Saturday is the last day to get your first dose of a Covid jab at Northern Ireland's mass vaccination centres.
The centres at the SSE Arena in Belfast and other venues across Northern Ireland have formed the backbone of the campaign against Covid-19.
The vaccination programme will continue, but there will be important changes.
Why are the mass vaccination centres being closed for first doses?
Health Minister Robin Swann has said the closure of the centres for first jabs would allow staff to be redeployed back into the health service.
If you are due to get your second jab at one of the vaccination centres, you will still be able to do so as long as you received your first dose on, or before, Saturday.
The centres, which have been offering walk-in jabs as well as appointments include the SSE Arena in Belfast, Foyle Arena in Londonderry; Omagh Leisure Centre; Lakeland Forum, Fermanagh; South Lake Leisure Centre, Craigavon; Seven Towers Leisure Centre, Ballymena and the Royal Victoria Hospital in Belfast.
"The SSE Arena and the leisure centres that we've been using can't be commandeered for vaccination use forever," Mr Swann added.
The minister said that GPs had been under intense pressure given the current levels of demand for care and that their role will now include "preparing for the vaccine booster dose and the flu vaccine programme after the summer".
There will still be options available for people who change their minds and decide that they do wish to be vaccinated.
Chief medical officer Sir Michael McBride said now was the time to get the vaccine.
"We will be closing our vaccine centres for first doses. You can still get a vaccine, but it will be more difficult," Sir Michael said.
Patricia Donnelly, head of Northern Ireland's vaccination programme, said uptake in the older age groups had been "exceptional".
However, as of 30 July, 59% of under 30s had come forward.
"We do not want this age group to miss out. Time is running out in vaccination centres for first doses so if you have not already come forward, then please do so."
Can I still get my jab at a walk-in vaccination clinic?
A series of mobile walk-in clinics where you don't have to book ahead for your vaccination opened on 27 June.
The walk-in clinics will continue to operate after the closure of the mass vaccination centres for first doses on Saturday.
If you're intending to get yourself vaccinated at a mobile clinic, you should bring photo ID.
Is there anywhere else I can get vaccinated?
You can still get a jab from your local pharmacist.
The vaccination programme programme has delivered more than 115,000 doses of the AstraZeneca vaccine from almost 350 community pharmacies across Northern Ireland.
A limited number of community pharmacies will also begin delivering the Moderna vaccine.
Cathy Harrison, chief pharmaceutical officer, said: "The deployment of the Moderna vaccine from an increasing number of community pharmacies over the coming weeks will play a vital part in our continued fight back against the virus."
Initially there will be just 16 pharmacies offering this vaccine but this number will increase.
There's an interactive map that shows you where you can find the pharmacies offering the Moderna jab.
How many people have currently been vaccinated?
In Northern Ireland as of 30 July, a total of 2,248,598 doses of the vaccine have been given; 1, 212,236 of those are first doses, and 1,036,362 are second doses.

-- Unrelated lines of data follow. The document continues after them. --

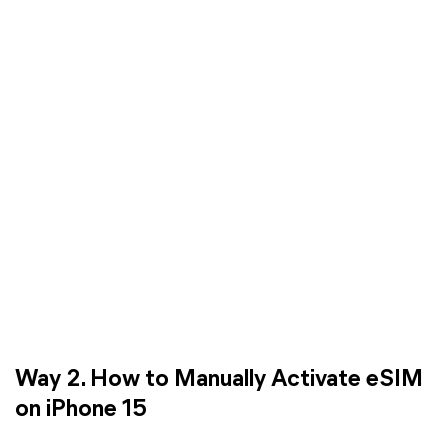
Way 2. How to Manually Activate eSIM
on iPhone 15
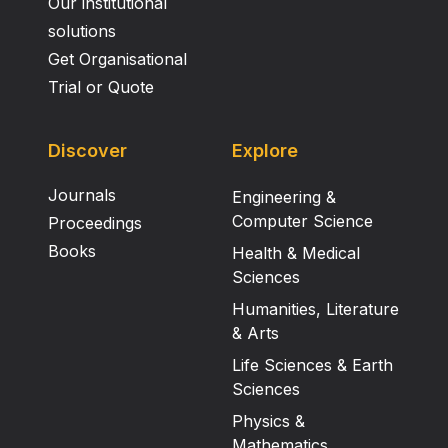
Our institutional
solutions
Get Organisational
Trial or Quote
Discover
Explore
Journals
Engineering &
Computer Science
Proceedings
Books
Health & Medical
Sciences
Humanities, Literature
& Arts
Life Sciences & Earth
Sciences
Physics &
Mathematics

Department of Health figures show:
- In the 18-29 age group, 59.98% have had a vaccine dose
- in the 30-39 age group 70.62% have had a vaccine,
- in the 40-49 age group 83.73% have had a jab
- In the 50-59 age group 91.56% have had a dose
- Uptake in all those in the over 60s, over 70s and over 80s age groups is said to be 100%.
Which groups are being targeted to encourage them to get vaccinated?
Young people aged 18 and over are being particularly encouraged to get themselves vaccinated.
The health minister recently appealed to the friends and parents of young people aged 18 and over to encourage them to get vaccinated.
Sir Michael McBride, the chief medical officer, said people under 40 can now have a "major say on the future path" of the Covid pandemic.
"If they get the jab they will save lives, protect our health service and reclaim normality, while protecting themselves and others.
Sir Michael has also appealed for pregnant women to get the Covid vaccine.